The Third Way: living an authentic life of truth and love

 

It has been interesting to read and view the comments made in the secular media earlier this week about the new film “The Third Way”, and Bishop Dunn’s desire for it to be used as a teaching tool in the Auckland Diocese.

It was exciting to hear that Bishop Dunn found The Third Way thought-provoking, as this is such an important issue.

If you’re a little lost The Third Way is a 38 minute film which discusses homosexuality from the perspective of Catholic men and women who have struggled with same sex attraction.
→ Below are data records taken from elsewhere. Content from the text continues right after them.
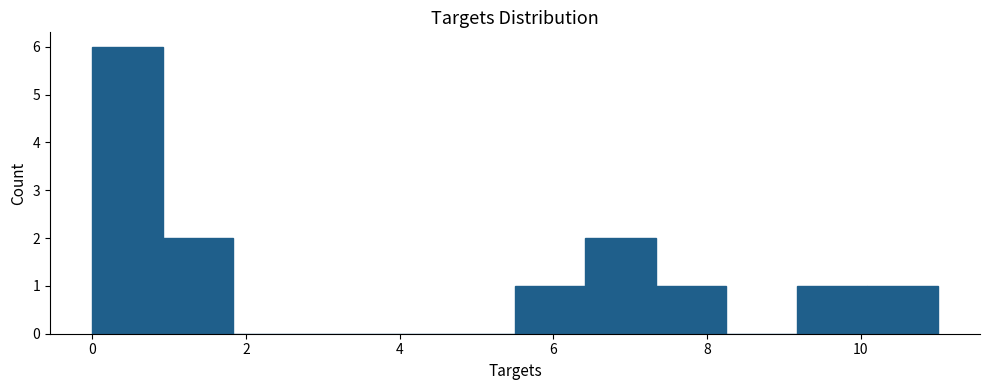

How tall is the bar that spans 5.6 to 6.4 on the x-axis? Neither the bar edges nor the heights are printed on the chart, so give them approximately, as read against the axes.

1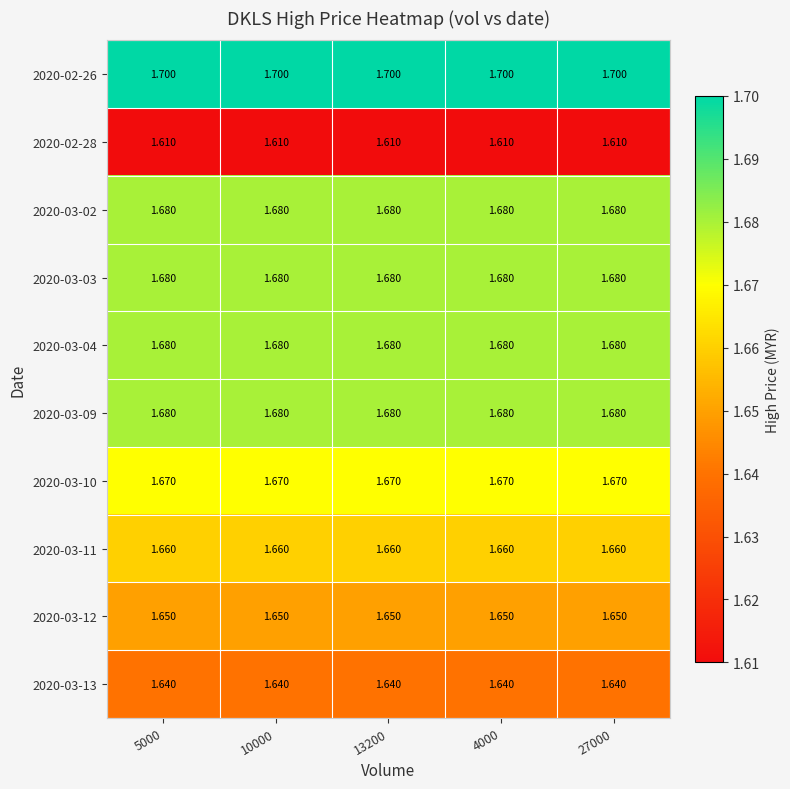

Is the value of 2020-02-28 at 13200 greater than the value of 2020-03-04 at 10000?

No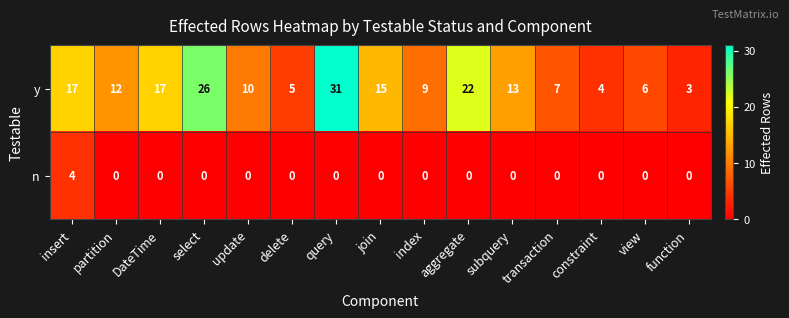

Rank the series at constraint from lowest to highest value.

n, y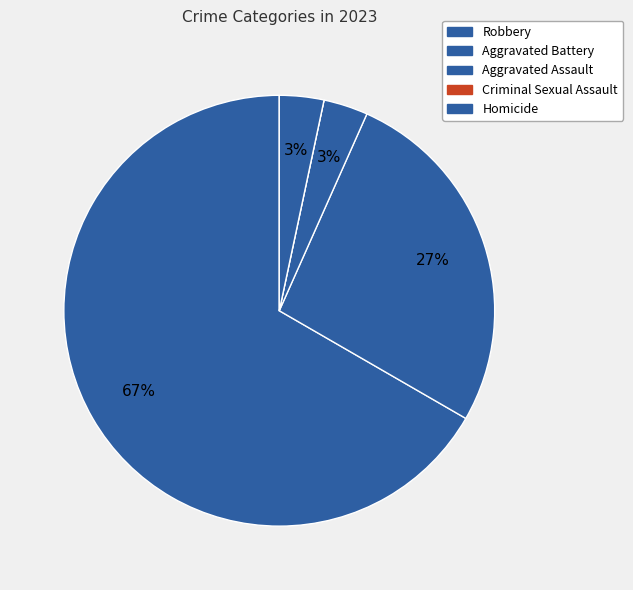

Which category has the biggest portion of the pie?

Robbery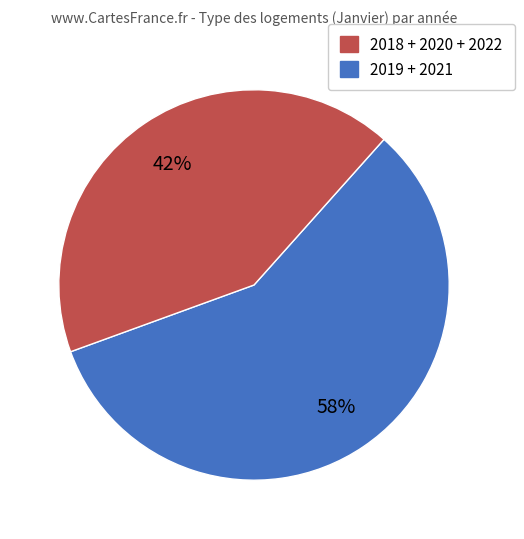

Does any single category account for the majority?

Yes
Ultimately they have found hope, love and acceptance as they have embraced the Church’s teaching that all people are called to chastity.

Personal stories are punctuated with commentary on the call to chastity for all from well-known Catholic speakers such as Jason Evert, Chris Stefanik and Christopher West.  In these sound bites, it is clear that the Church’s teaching on chastity is for all – whether, heterosexual or homosexual, married or single.
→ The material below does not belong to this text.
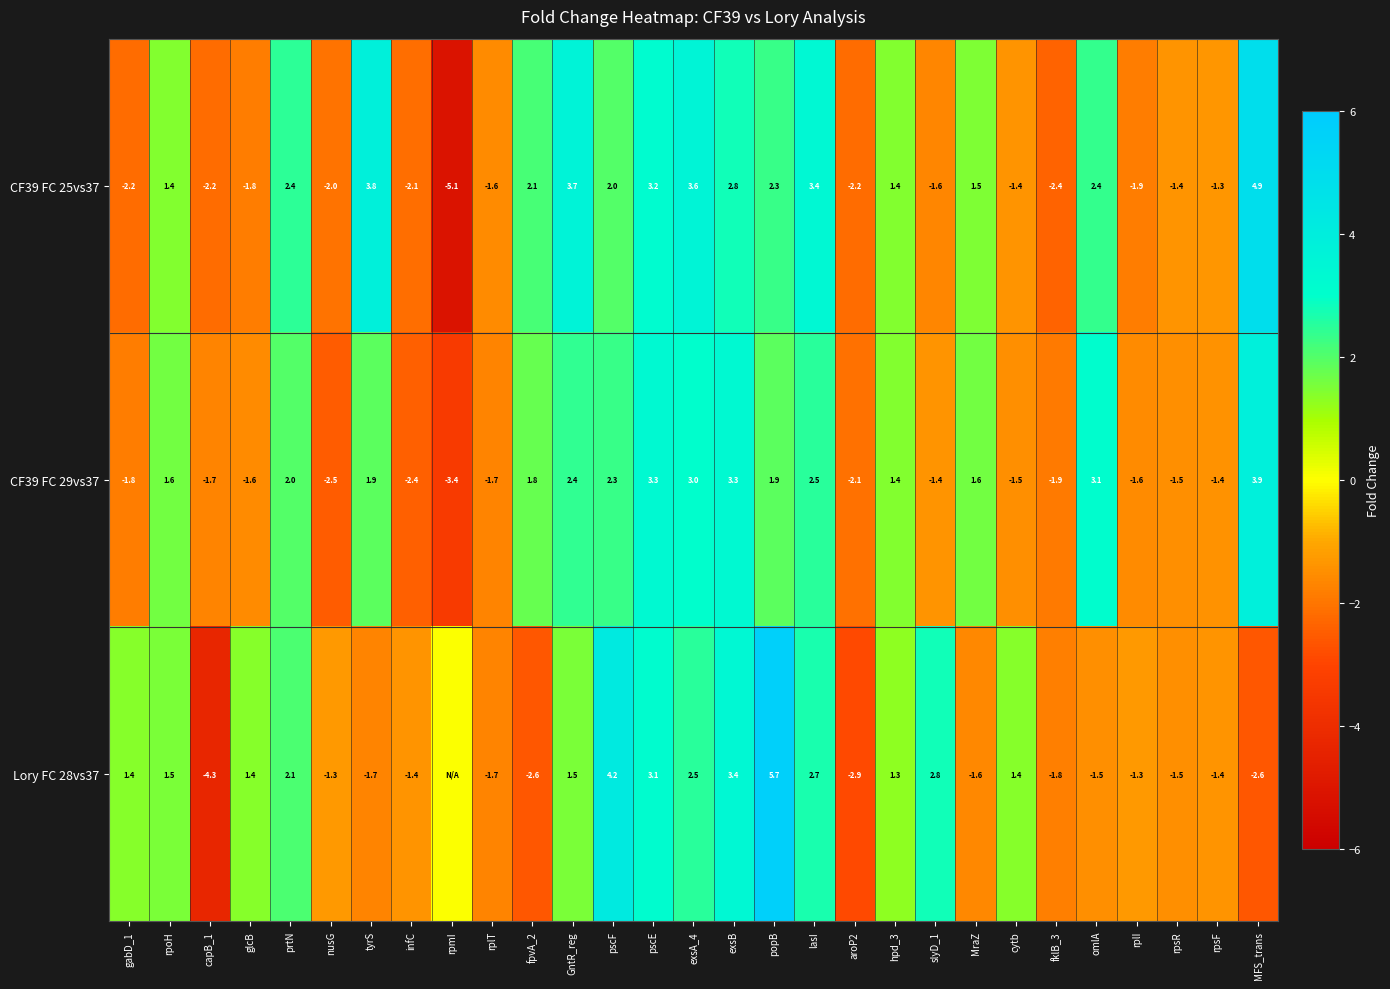

Is it true that Lory FC 28vs37 equals -1.8 at capB_1?

False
The film challenges the wider Catholic community to treat people who experience same sex attraction with compassion, dignity and respect.

Melinda, who features in the film, notes that “for people who have chosen to live chastity one of the biggest obstacles is isolation and loneliness.”  She explains that “the Church has to function as family and as community, and it has to do so in a way that is more powerful and more real than the family and community that people find in the gay scene.  At the moment we’re not anywhere near that.”

Still, gay advocates came away not happy and wanting more from the Church.

Trevor Easton, who is the manager of OUTLine NZ (a GLBT telphone helpline) and was very vocal about the film, saw it “as making people feel uncomfortable, unloved, not able to be themselves.”

Critical of the people featured in the film, Easton maintained that it “is portraying gay and lesbian people in a very negative, isolated way.”

These are real people in the film.  It is their stories.  Their lives.  And Easton and the other critics brush them aside as if they do not matter because they are not towing the accepted gay party line.

They are heroic, not only for speaking out, but for living an authentic life of truth and love.   Their stories have power to change lives.

It seems very clear that gay advocates will not settle for anything less than the Church changing her doctrines to justify the choices they make.

Just as some of those who are divorced and remarried want the Church to change her doctrines to justify the choices they have made.

Just like those married couples who use artificial methods of birth control to prevent the birth of a child, or IVF to make a child want to justify the choices they make.

But the truth can never change to suit social mores.  The truth is constant, never changing.  We might find new ways to present that truth, but the truth itself never changes.  It is we who must change so that our lives more fully reflect the truth.

 

 

 

 

2 comments

  1. No.

    Just as the Catholic church called for African slavery in 1452, following Biblical teaching, so now you wish to deny equal marriage. These silly people have been bullied into internalised homophobia- go on, look it up.

    What we demand is equality. You can marry. So, increasingly, can we, and we have married in the sight of God for millennia. We want you to recognise that.

  2. Good stuff. The homosexuals won’t ever be happy until the holy church rubberstamps their perversions – this will never happen.